The Winter Hill Gang made their first attempt on the life of "Punchy" McLaughlin on November 23, 1964, shotgunning him as he entered his car outside the Beaconsfield Hotel in Brookline. Despite having half his jaw blown off, McLaughlin survived after he was rushed to Boston's Beth Israel Hospital. The Roxbury gangster Earl Smith arranged a meeting with McLaughlin in a parking garage at the hospital. McLaughlin was then ambushed by two Winter Hill gunmen, Stephen Flemmi and Francis "Cadillac Frank" Salemme, disguised as rabbis. He again survived his wounds.

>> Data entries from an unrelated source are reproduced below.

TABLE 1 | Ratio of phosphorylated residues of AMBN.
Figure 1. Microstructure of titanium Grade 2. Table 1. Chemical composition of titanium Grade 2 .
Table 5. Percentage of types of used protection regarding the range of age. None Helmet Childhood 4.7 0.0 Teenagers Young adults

Wanted for the murder of Sheriden, Georgie McLaughlin was added to the FBI Ten Most Wanted Fugitives list. After the FBI located the fugitive gangster hiding out in the Dorchester neighborhood of Boston, Rico obtained a "throwdown" revolver from Stephen Flemmi, which he planned to plant on McLaughlin after shooting him during his arrest. Rico abandoned the plan, however, due to concerns that another FBI agent may not assent to the killing, and McLaughlin was captured without incident on February 24, 1965. He was convicted of Sheriden's murder and sentenced to life in prison at Bay State Correctional Center in Norfolk.

On August 16, 1965, the third murder attempt was made on "Punchy" McLaughlin when Somerville gunmen ambushed him as he arrived in his car at his girlfriend's house in Westwood. Although Howard "Howie" Winter blew McLaughlin's right hand off using a scoped Winchester rifle, McLaughlin escaped following a car chase along Route 128.

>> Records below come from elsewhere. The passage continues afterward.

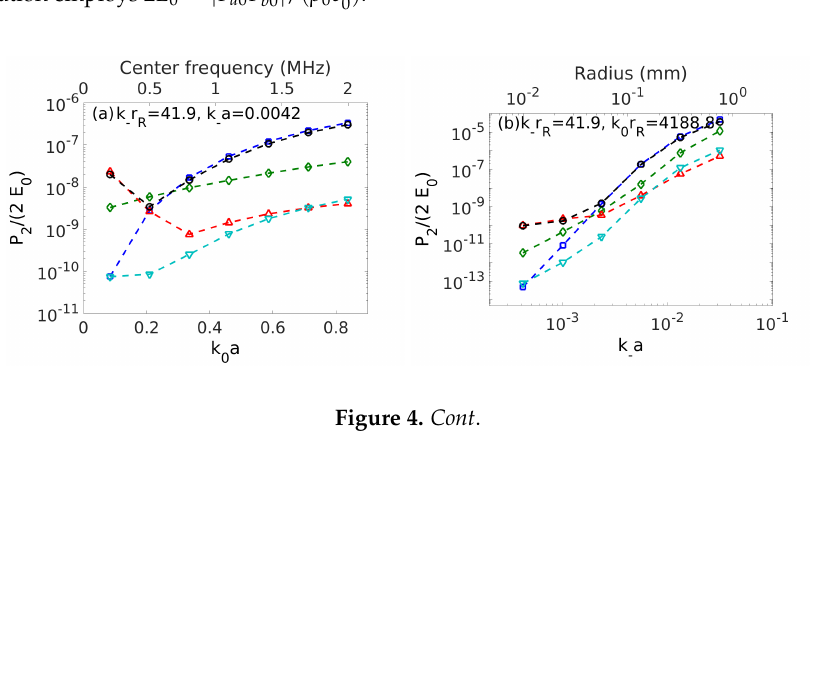
Figure 3. A rigid immovable sphere with collinear incident waves propagating at ˆ i z . The difference frequency component of p 2 is calculated at r R = − r R ˆ i z as a function of ( a ) center frequency or k 0 a , ( b ) object radius or k − a , ( c ) receiver range or k 0 r R and ( d ) difference frequency or k − r R . The lower dimensionless abscissas are for general interpretations. The upper abscissas are for a medical or underwater sensing example with 1 MHz primary and 10 kHz difference frequencies, 0.1 mm sphere radius at range 1 m from the receiver with 1500 m/s sound speed. In ( a ), p SS dominates for large k 0 a , while p IS + p SI dominates for small k 0 a . In ( b ), p SS dominates for large k − a , p IS + p SI dominates for small k − a . In ( c ), p SS is dominant and has the most gradual roll-off with range. In ( d ), p SS dominates for small k − r R while p IS + p SI dominates for large k − r R . The nonlinear parameter is β = 3.6. The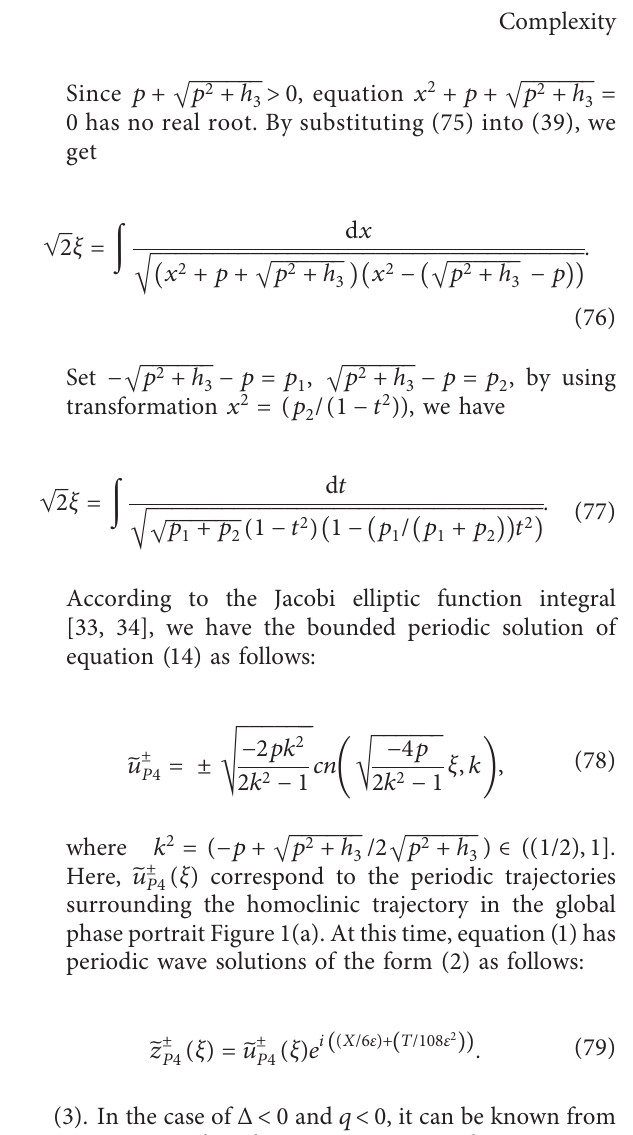
Figure 4 that there exist two periodic trajectories centered on P inside the homoclinic trajectories 3 (correspond to the periodic wave solutions u P u P 4 of equation (14), respectively), and these two trajectories are divided by the line which corre- sponds to the Hamilton energy h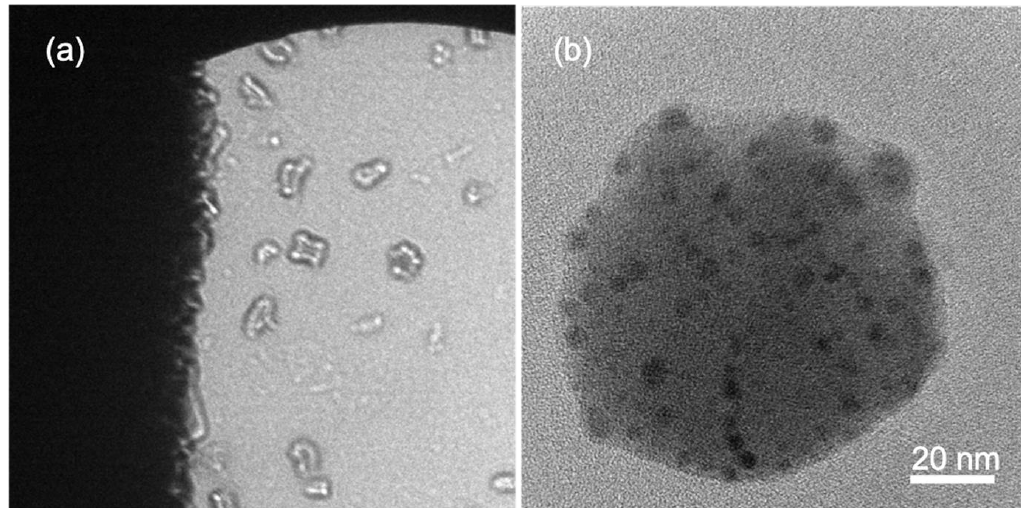
Figure 10. ( a ) In-line hologram of biologic particles. ( b ) Low-magnification HRTEM of one of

"Punchy" McLaughlin was killed on the fourth attempt, shot seven times as he boarded a bus on October 20, 1965.

In November 1965, McLaughlin Gang associate John "Maxie" Shackleford survived a shooting in Charlestown. He subsequently fled the Boston area.

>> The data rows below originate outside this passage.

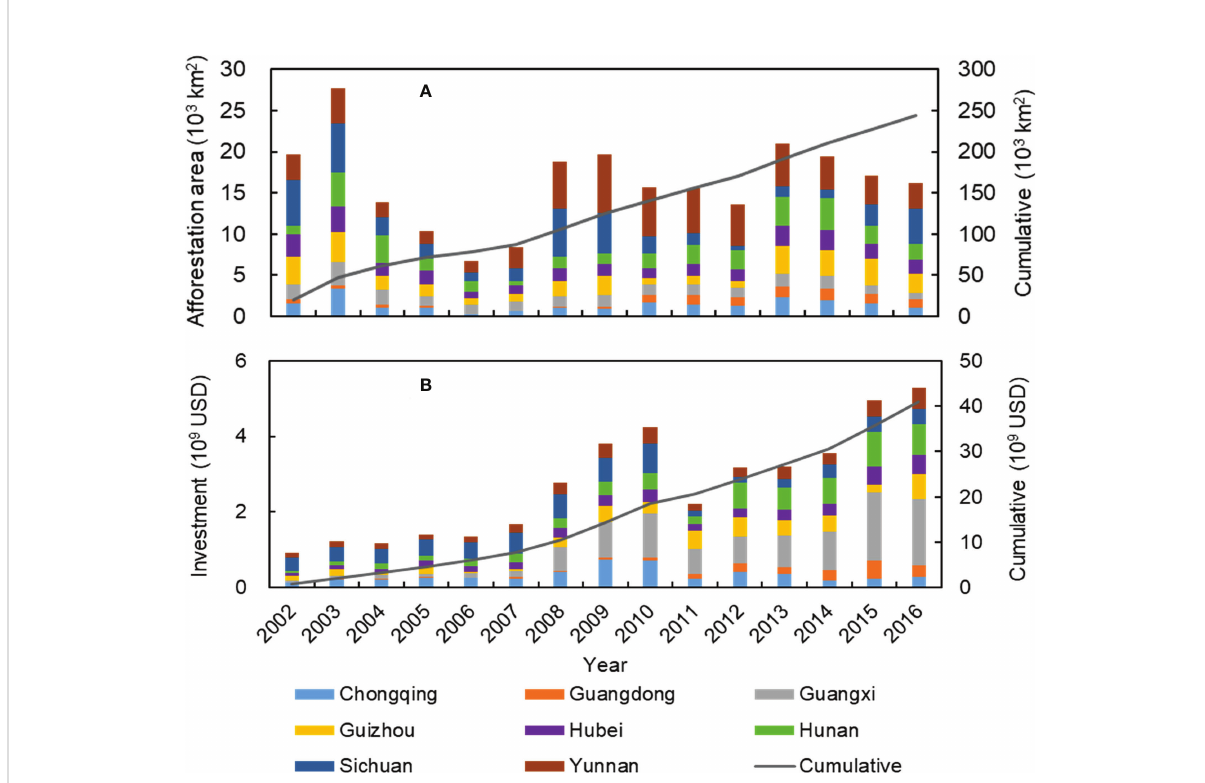
FIGURE 6 Annual (left y-axis) and cumulative (right y-axis) afforestation area and forestry investment in the eight provinces in southern China from 2002 to 2016. (A) Afforestation area, and (B) forestry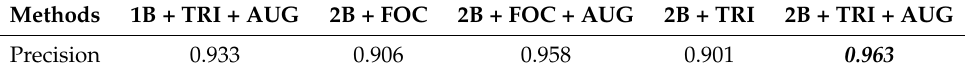
Table 3. Precision of compared methods on the RobotCar Intersection data fused with images generated by rain and haze models.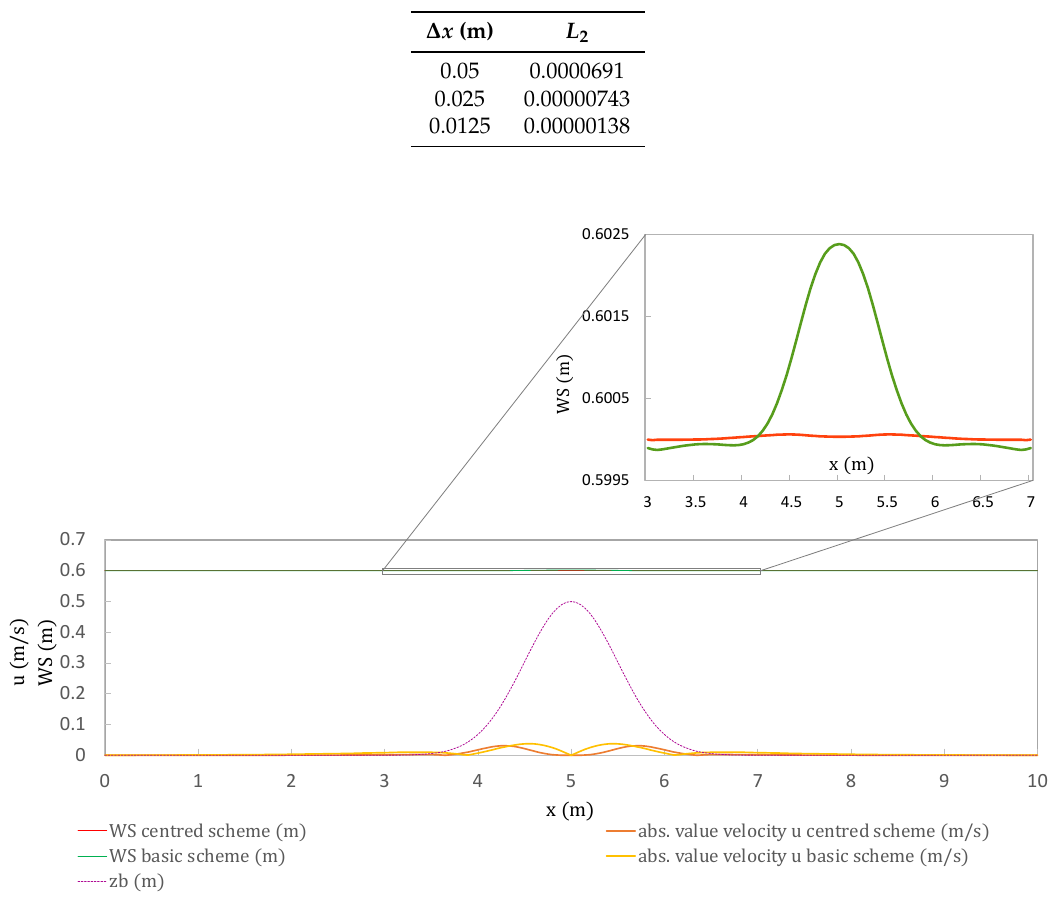
Table 3. WS L 2 norms—correspondence of numerical results with analytical solution.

John Locke, a minor member of the McLaughlin Gang and one of the few remaining Charlestown gangsters, was found shot to death after being thrown onto a snowbank in the parking lot of Wonderland station in Revere in March 1967.

== Former members and associates ==
- Frank "Frankie" Benjamin - Benjamin was shot and killed by Vincent Flemmi and Stephen Flemmi of the Winter Hill Gang at Stephen Flemmi's bar on May 3, 1964. He was then decapitated, and his body was left in the trunk of a car in South Boston. His severed head was buried.
- Bernard Dermody - Dermody came from a criminal family in Cambridge, of which both his father and brother died in prison. He was a member of a bank-robbing gang led by James "Whitey" Bulger and later joined the McLaughlin Gang after he was released from federal prison amidst the Irish Gang War. In an attempt to kill Winter Hill Gang leader James "Buddy" McLean, Dermody accidentally shot the wrong man. He then contacted FBI agent H. Paul Rico, who arranged for a meeting in Watertown on the night of September 4, 1964. Unbeknownst to Dermody, the corrupt agent Rico was in league with the Winter Hill Gang. After being alerted to Dermody's location by Rico, McLean arrived and shot Dermody dead in his parked car.
- John Locke - Locke was a minor member of the McLaughlin Gang. One of the few remaining members, he was found dead, shot in the head and chest, and thrown onto a snowbank in the parking lot of Wonderland station in Revere in March 1967.
- George Patrick "Georgie" McLaughlin - Georgie McLaughlin was the youngest of the McLaughlin brothers. He was added to the FBI Ten Most Wanted Fugitives list after shooting and killing bank clerk William Sheridan during a party in Roxbury on March 15, 1964. On February 24, 1965, McLaughlin was arrested at a Dorchester apartment, where he had been living under the alias "John T. O'Connor". He was convicted of first-degree murder on October 26, 1965, and sentenced to life imprisonment.
- Joseph "Rockball" O'Rourke - O'Rourke was a minor Charlestown hoodlum and associate of the McLaughlin Gang. He was a rival of the Dorchester gangster James "Spike" O'Toole.
- John "Maxie" Shackleford - Shackleford was a longshoreman and McLaughlin Gang associate. He survived a shooting in Charlestown in November 1965. Shackleford fled Boston for New Hampshire in 1965.